When ill-health strikes, a person yields to the prescriptions of health professionals, usually without questions.

Around the KBTH, which until the emergence of the University of Ghana Medical Centre was the country's premier health facility, private laboratories and various diagnostic centres abound, each of them a thriving place of work complementing the health delivery system.

Interestingly, however, these private facilities appear to have become the first port of call for doctors requesting a diagnosis for health conditions they seek to manage, fuelling allegations of conspiracy with those facilities.

Indeed, the common allegation of Korle Bu is that doctors and nurses either own the private facilities or have a stake in their operations.

Patients visiting the hospital have become accustomed to this phenomenon over the years, but there appears to be a constraint against public protestation.

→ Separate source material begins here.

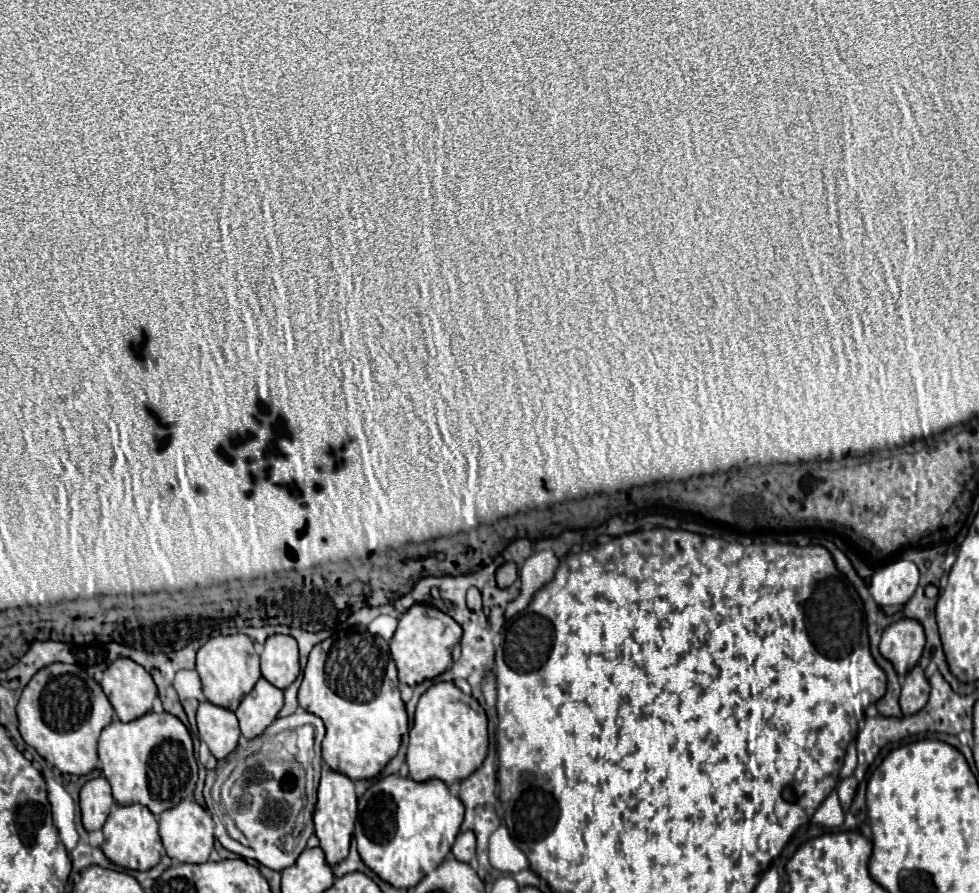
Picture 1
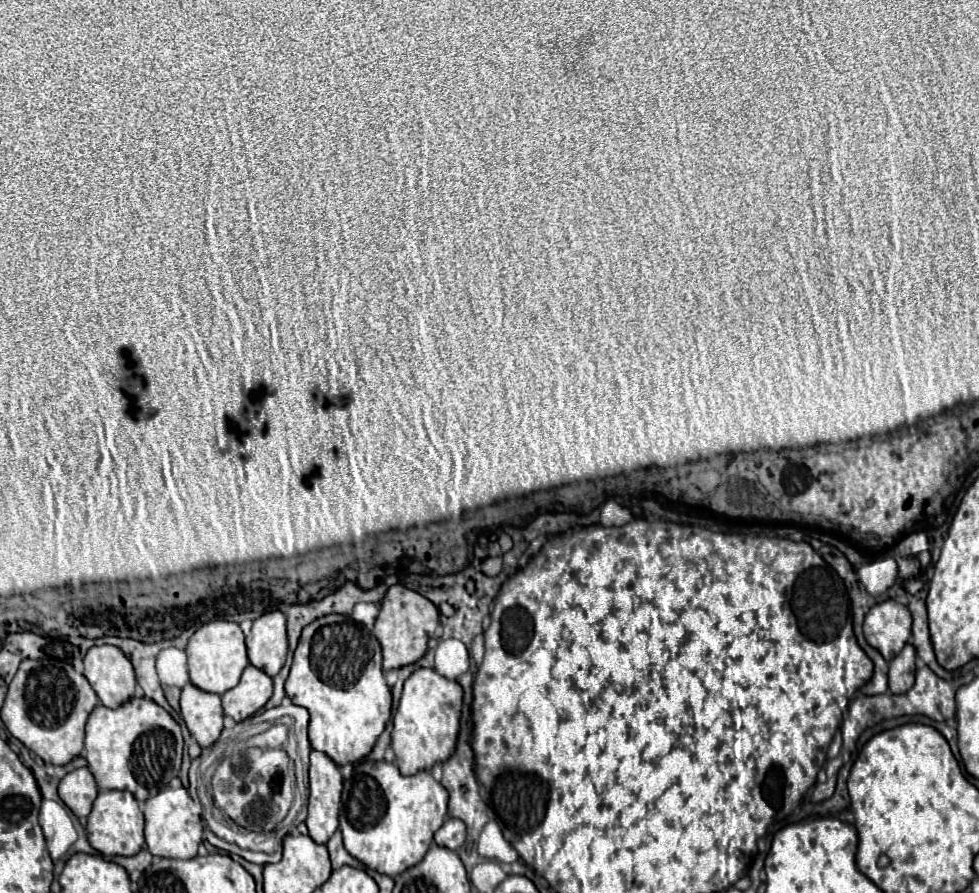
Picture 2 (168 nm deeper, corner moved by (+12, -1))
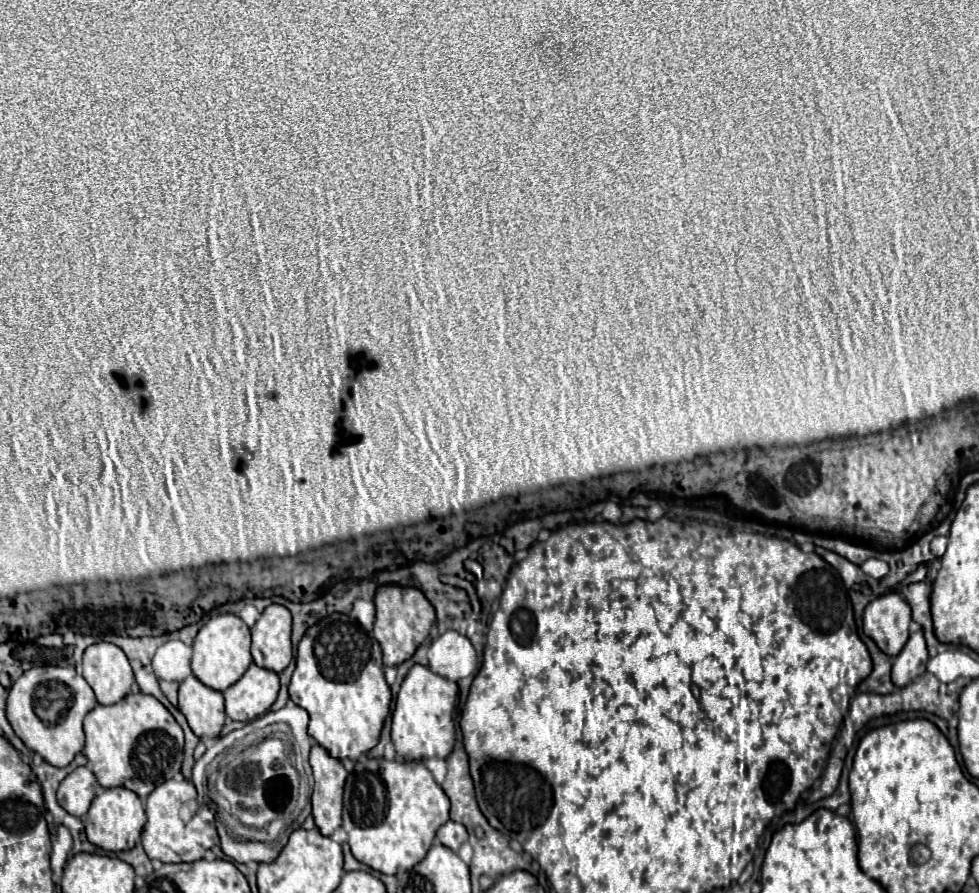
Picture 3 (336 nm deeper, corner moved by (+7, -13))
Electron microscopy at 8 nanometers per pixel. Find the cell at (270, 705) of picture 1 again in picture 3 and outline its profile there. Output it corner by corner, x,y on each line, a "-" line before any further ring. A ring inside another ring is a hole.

Health professionals, particularly doctors, literally hold the fragile life of a patient in their hands, but this has been abused many times and on many occasions by such professionals.

Such abuses include referrals of diagnostic tests to the more expensive private facilities when similar services are available at cheaper rates in public facilities.

In the context of the KBTH, the situation appears too serious to cause the leadership of the central laboratory, led by the acting Laboratory Manager of the KBTH, Dr Michael Amo Omari, to voice in the open. “Our laboratory is ready to take care of the hospital’s patients,” Dr Omari said.

Indeed, the constant referral of cases to private laboratories and other diagnostic centres undermines not just the quality of service of the hospital’s facilities, but also the competence of the laboratories and their personnel, among others.

The Daily Graphic expects the management of the hospital to take an interest in the public declaration by the head of the central laboratory about the capacity of the facility to handle cases otherwise referred elsewhere.

The public statement is an indictment of the system that has overlooked this well-known situation and seems to feign ignorance about it.

We acknowledge the complementary role of private facilities in the health delivery system.

They provide jobs, serve as avenues for practice for professionals and define private entrepreneurial spirit among the population.

But devising manipulative strategies to provide services that are already available at a cheaper cost seems to be a criminal mechanism to retain business.

The situation is disturbing because usually, a patient is not given the option to bring the diagnostic test results requested by the doctor from a facility of choice, even if the quality of service is no different from the doctor's preference.

Health is an invaluable asset, which underpins the very essence of wanting to live.

Without good health, life is almost meaningless.

Snuffing resources out of a patient is an unacceptable conduct unbecoming of professionals who swore the Hippocratic Oath to serve humanity diligently and in honesty.

Life should not be reduced to wealth and luxury, and those who profess to answer the calling to save lives should lead in readjusting the narrative about healthcare delivery in the country.

The Ghana Medical Association and other professional bodies within the health system must call their members to order based on the critical service they render.